Graphene Oxide News
Abalonyx announced that it entered into a partnership with Kongsberg Innovasjon for both engineering support and an investment that will enable Abalonyx to start mass producing graphene oxide materials. Kongsberg Innovasjon will purchase a 21.5% stake in Abalonyx.
Since 2012, Abalonyx had a pilot production line, used to produce GO samples and verify the scalability and safety of its process. The two companies are now developing a new facility (in south east Norway) that will start production in Q3 2014 with a capacity of 8 tons/year.
Researchers say Graphene Oxide is probably not toxic as humans have been eating GO flakes for thousands of years
Researchers from India verified that when you barbecue meat, it produces all sorts of carbon nanoparticles, including graphene oxide. This led them to the conclusion that GO is probably safe to eat - as humans have been eating barbecued meat for thousands of years.
When meat is heated, the proteins undergo pyrolysis, which produces graphene oxide sheets and carbon nanoparticles via the condensation of five- and six-membered rings. Some of these particles are doped with nitrogen from the atmosphere, and GO is formed when plant matter is charred. GO is also present in several medicines such as gripe water and active coal powders.
Researchers from Australia's Anstro institute and Deakin University developed an efficient method to prepare porous and reduced graphene oxide. They say that this one-step, catalyst-free, high penetration and through-put technique offers for the first time a significant advantage over previously reported graphene oxide (GO) solution reduction mechanisms.
The new technique, which uses gamma irradiation, maintains the naturally densely packed morphology of GO bucky-papers without causing the dramatic exfoliation of the graphene layers caused by chemically reduced routes.
Researchers from Penn State University and Japan's Shinshu University developed a simple and scalable process to make strong, stretchable graphene oxide fibers. Those fibers can easily be scrolled into yarns that have strengths approaching that of Kevlar.
The new GO fiber is the strongest carbon fiber ever. The researchers believe that pockets of air inside the fiber keep it from being brittle. But those fibers can also be altered to make other useful materials. For example, removing the oxygen results in a fiber with high electrical conductivity, while adding silver nanorods increases the conductivity (to the same level as copper, while being much lighter than copper).
Researchers at Melbourne's Swinburne University developed a high-quality continuous graphene oxide thin film that has a record-breaking optical nonlinearity. The film may be suitable for high performance integrated photonic devices - useful for communication, biomedcine and photonic computing.

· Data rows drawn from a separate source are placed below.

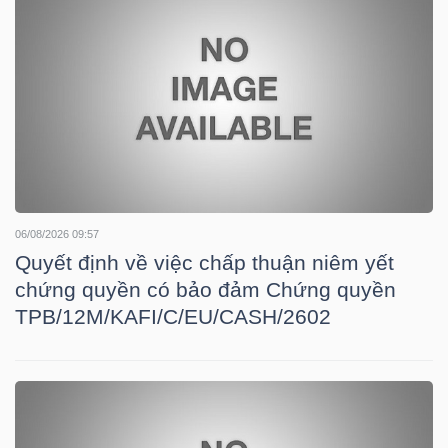
TÀI
CHÍNH
CÁ
NHÂN
PHÂN
06/08/2026 09:57
TÍCH
Quyết định về việc chấp thuận niêm yết
VIETSTOCKFINANCE
chứng quyền có bảo đảm Chứng quyền
TPB/12M/KAFI/C/EU/CASH/2602
VĨ
MÔ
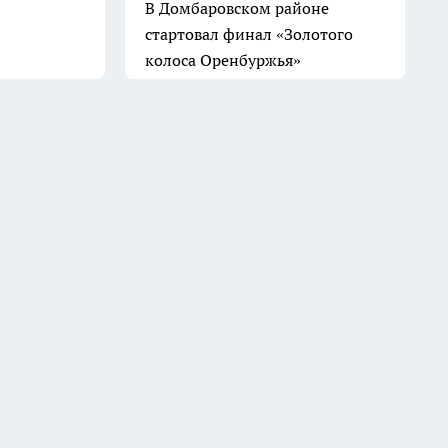
В Домбаровском районе
стартовал финал «Золотого
колоса Оренбуржья»
8 июля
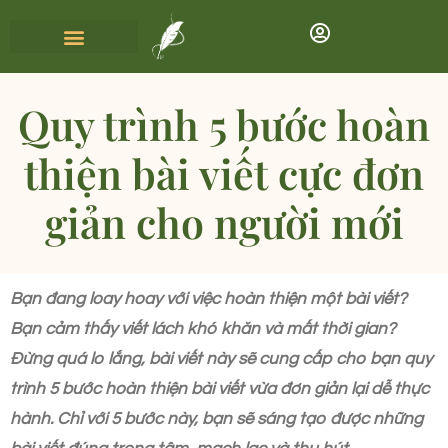
Quy trình 5 bước hoàn
thiện bài viết cực đơn
giản cho người mới
Bạn đang loay hoay với việc hoàn thiện một bài viết?
Bạn cảm thấy viết lách khó khăn và mất thời gian?
Đừng quá lo lắng, bài viết này sẽ cung cấp cho bạn quy
trình 5 bước hoàn thiện bài viết vừa đơn giản lại dễ thực
hành. Chỉ với 5 bước này, bạn sẽ sáng tạo được những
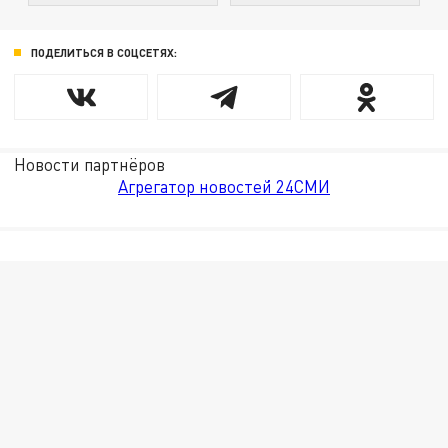
ПОДЕЛИТЬСЯ В СОЦСЕТЯХ:
Новости партнёров
Агрегатор новостей 24СМИ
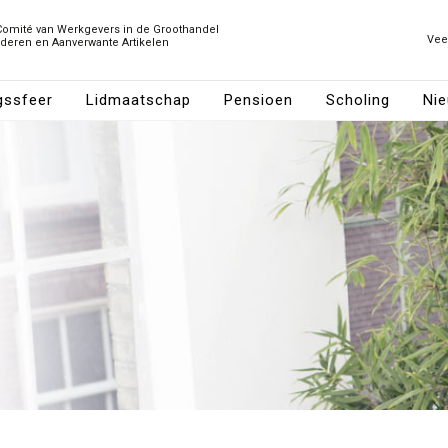
Comité van Werkgevers in de Groothandel
Vee
ederen en Aanverwante Artikelen
gssfeer
Lidmaatschap
Pensioen
Scholing
Ni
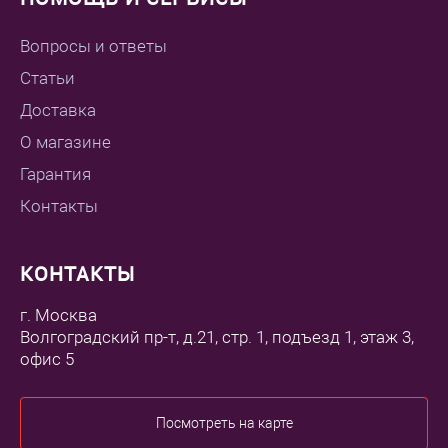
Вопросы и ответы
Статьи
Доставка
О магазине
Гарантия
Контакты
КОНТАКТЫ
г. Москва
Волгоградский пр-т, д.21, стр. 1, подъезд 1, этаж 3,
офис 5
Посмотреть на карте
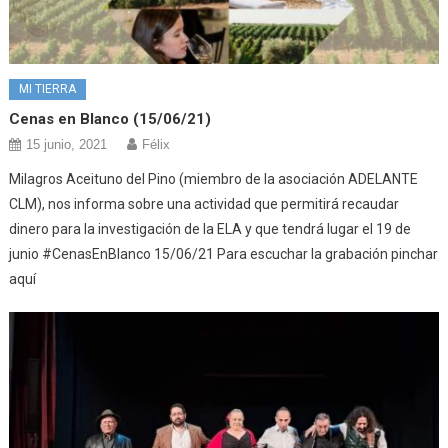
MI TIERRA
Cenas en Blanco (15/06/21)
15 junio, 2021
Félix
Milagros Aceituno del Pino (miembro de la asociación ADELANTE
CLM), nos informa sobre una actividad que permitirá recaudar
dinero para la investigación de la ELA y que tendrá lugar el 19 de
junio #CenasEnBlanco 15/06/21 Para escuchar la grabación pinchar
aquí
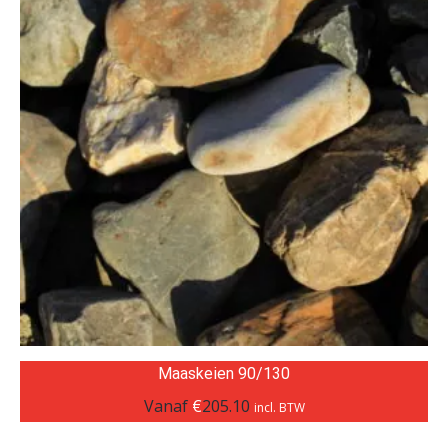
Maaskeien 90/130
Vanaf
€
205.10
incl. BTW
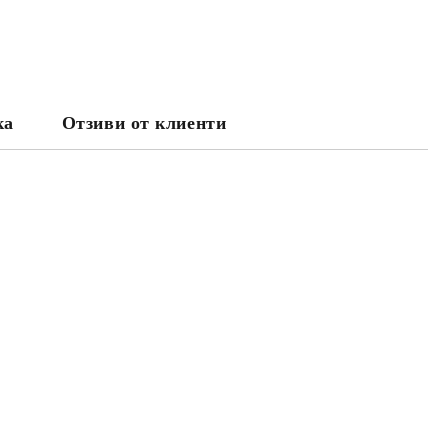
ка
Отзиви от клиенти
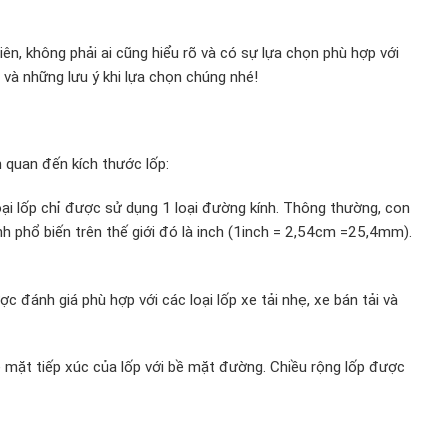
ên, không phải ai cũng hiểu rõ và có sự lựa chọn phù hợp với
i và những lưu ý khi lựa chọn chúng nhé!
n quan đến kích thước lốp:
oại lốp chỉ được sử dụng 1 loại đường kính. Thông thường, con
h phổ biến trên thế giới đó là inch (1inch = 2,54cm =25,4mm).
ánh giá phù hợp với các loại lốp xe tải nhẹ, xe bán tải và
ề mặt tiếp xúc của lốp với bề mặt đường. Chiều rộng lốp được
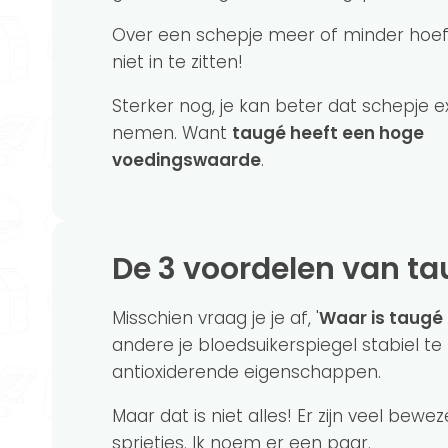
Over een schepje meer of minder hoef
niet in te zitten!
Sterker nog, je kan beter dat schepje e
nemen. Want
taugé heeft een hoge
voedingswaarde
.
De 3 voordelen van t
Misschien vraag je je af, '
Waar is taugé
andere je bloedsuikerspiegel stabiel 
antioxiderende eigenschappen.
Maar dat is niet alles! Er zijn veel b
sprietjes. Ik noem er een paar.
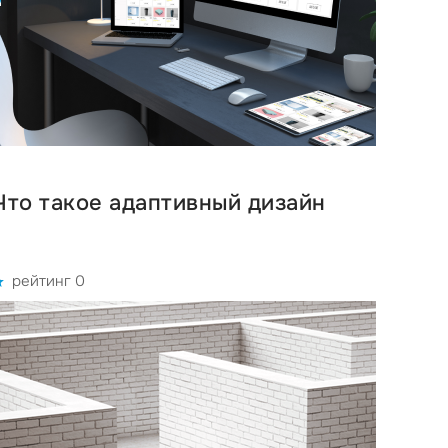
Что такое адаптивный дизайн
рейтинг 0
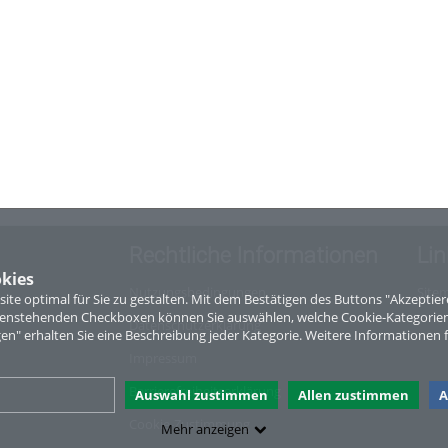
Rechtliche Informationen
Lin
kies
Nutzungsbedingungen
Site
te optimal für Sie zu gestalten. Mit dem Bestätigen des Buttons "Akzepti
ntenstehenden Checkboxen können Sie auswählen, welche Cookie-Kategorien
Datenschutzerklärung
gen" erhalten Sie eine Beschreibung jeder Kategorie. Weitere Informationen f
Impressum
Barrierefreiheitserklärung
Auswahl zustimmen
Allen zustimmen
A
Cookie-Zustimmung
Mehr anzeigen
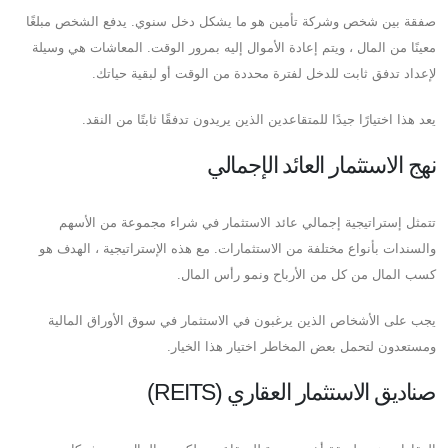
صفقة بين شخص وشركة تأمين هو ما يشكل دخل سنوي. يدفع الشخص مبلغًا
معينًا من المال ، ويتم إعادة الأموال إليه بمرور الوقت. المعاشات هي وسيلة
لإعداد تدفق ثابت للدخل لفترة محددة من الوقت أو لبقية حياتك.
يعد هذا اختيارًا جيدًا للمتقاعدين الذين يريدون تدفقًا ثابتًا من النقد.
نهج الاستثمار العائد الإجمالي
تتمثل إستراتيجية إجمالي عائد الاستثمار في شراء مجموعة من الأسهم
والسندات بأنواع مختلفة من الاستثمارات. مع هذه الإستراتيجية ، الهدف هو
كسب المال من كل من الأرباح ونمو رأس المال.
يجب على الأشخاص الذين يرغبون في الاستثمار في سوق الأوراق المالية
ومستعدون لتحمل بعض المخاطر اختيار هذا الخيار.
صناديق الاستثمار العقاري (REITS)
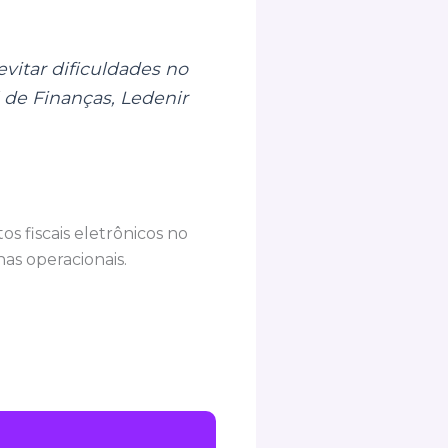
itar dificuldades no
 de Finanças, Ledenir
 fiscais eletrônicos no
as operacionais.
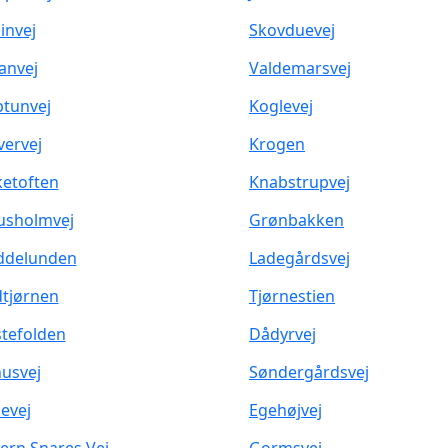
invej
Skovduevej
anvej
Valdemarsvej
tunvej
Koglevej
vervej
Krogen
ketoften
Knabstrupvej
usholmvej
Grønbakken
ddelunden
Ladegårdsvej
tjørnen
Tjørnestien
tefolden
Dådyrvej
usvej
Søndergårdsvej
evej
Egehøjvej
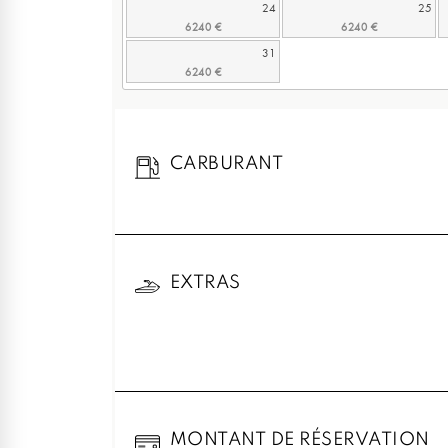
24
25
31
CARBURANT
EXTRAS
MONTANT DE RÉSERVATION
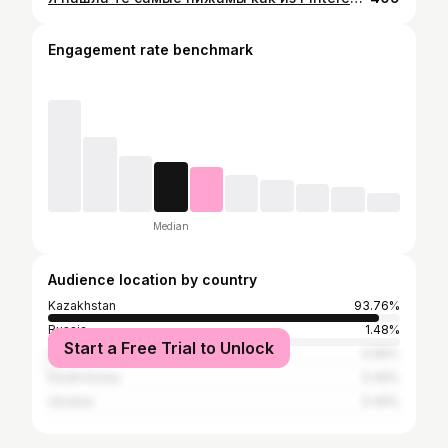
Engagement rate benchmark
Median
Audience location by country
Kazakhstan
93.76%
Russia
1.48%
Start a Free Trial to Unlock
United States
0.66%
South Korea
0.49%
Ukraine
0.49%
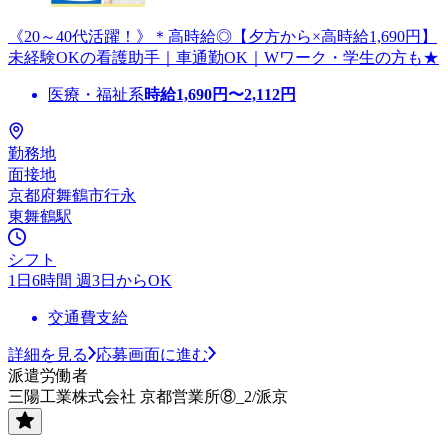
《20～40代活躍！》＊高時給◎【夕方から×高時給1,690円】
未経験OKの看護助手｜車通勤OK｜Wワーク・学生の方も★
医療・福祉系
時給
1,690
円〜
2,112
円
勤務地
面接地
京都府舞鶴市行永
東舞鶴駅
シフト
1日6時間 週3日からOK
交通費支給
詳細を見る
応募画面に進む
派遣労働者
三陽工業株式会社 京都営業所⑧_2/派京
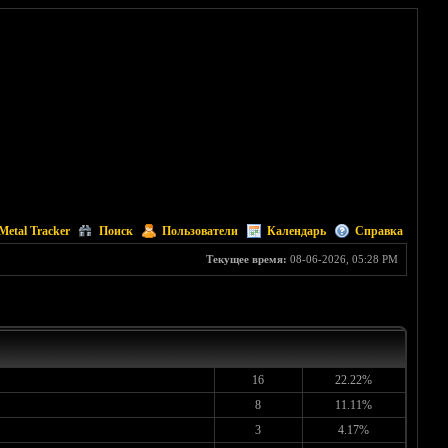
Metal Tracker
Поиск
Пользователи
Календарь
Справка
Текущее время:
08-06-2026, 05:28 PM
16
22.22%
8
11.11%
3
4.17%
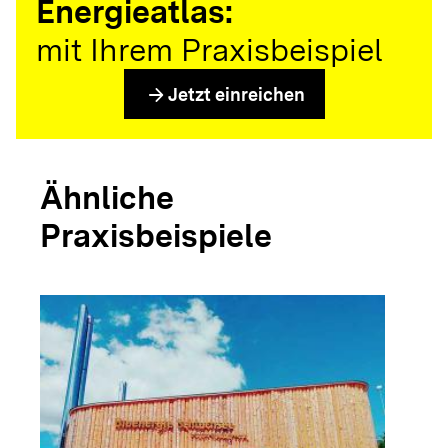
Energieatlas:
mit Ihrem Praxisbeispiel
arrow_forward
Jetzt einreichen
Ähnliche
Praxisbeispiele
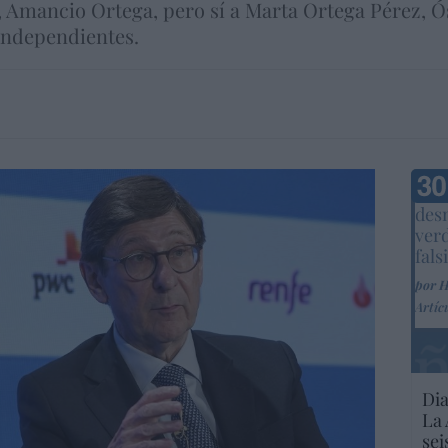
, Amancio Ortega, pero sí a Marta Ortega Pérez, Ó
 independientes.
Marc
desm
ver
fals
por 
Artíc
Dia
La 
sei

To create this new film, the researchers first spin-coated a graphene-oxide solution on a glass substrate. They then used a laser to create microstructures on the graphene oxide film to tune the nonlinearity of the material. Now they have a platform to fabricate optical components with desired nonlinearity - and all on the same graphene sheet without the need to integrate different components.
Researchers from UC Riverside discovered that graphene oxide nanoparticles are very mobile in lakes or streams - which means that they can cause negative environmental and health impacts. It turns out that in surface waters (where there is more organic material and less hardness), GO particles remain stable. But in groundwater, they tend to become less stable.
The researchers say that it is important to continue and study what happens when graphene materials get into the ground or water. They say that their lab is one of the few labs in the US that studies the environmental impact of graphene oxide.
Veritcally-aligned graphene oxide flakes enable supercapacitors that can charge 1,000 faster than regular graphene ones
Researchers from Korea's Sungkyunkwan developed new supercapacitors that can charge 1000 times faster than current graphene supercapacitors, while also having three times the energy capacity. To achieve this fast charge (and discharge) times,t he researchers used vertically aligning graphene oxide flakes.
The researchers created a graphene oxide film using a carbon nanotube, and then used cutting and heat treatment to develop the vertically-structured graphene electrodes. The researchers also inserted a VNT into the GO sheets and created regular patterned pores in the GO films. All this resulting in electrodes that is much faster than solid and vertically-structured graphene used in existing supercapacitors.